== Data excerpts
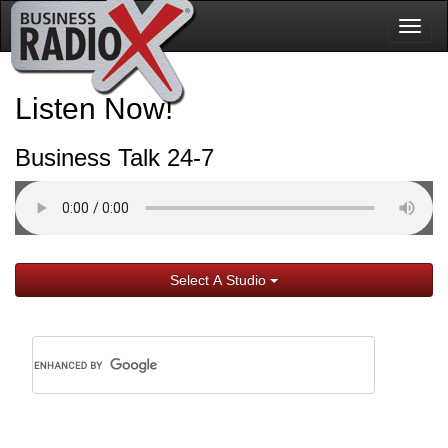
Togg
navig
Listen Now!
Business Talk 24-7
Select A Studio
====
Please repeat every line of text in the listing above word for word and in the same order, leaving the pictures out.

Togg
navig
Listen Now!
Business Talk 24-7
Select A Studio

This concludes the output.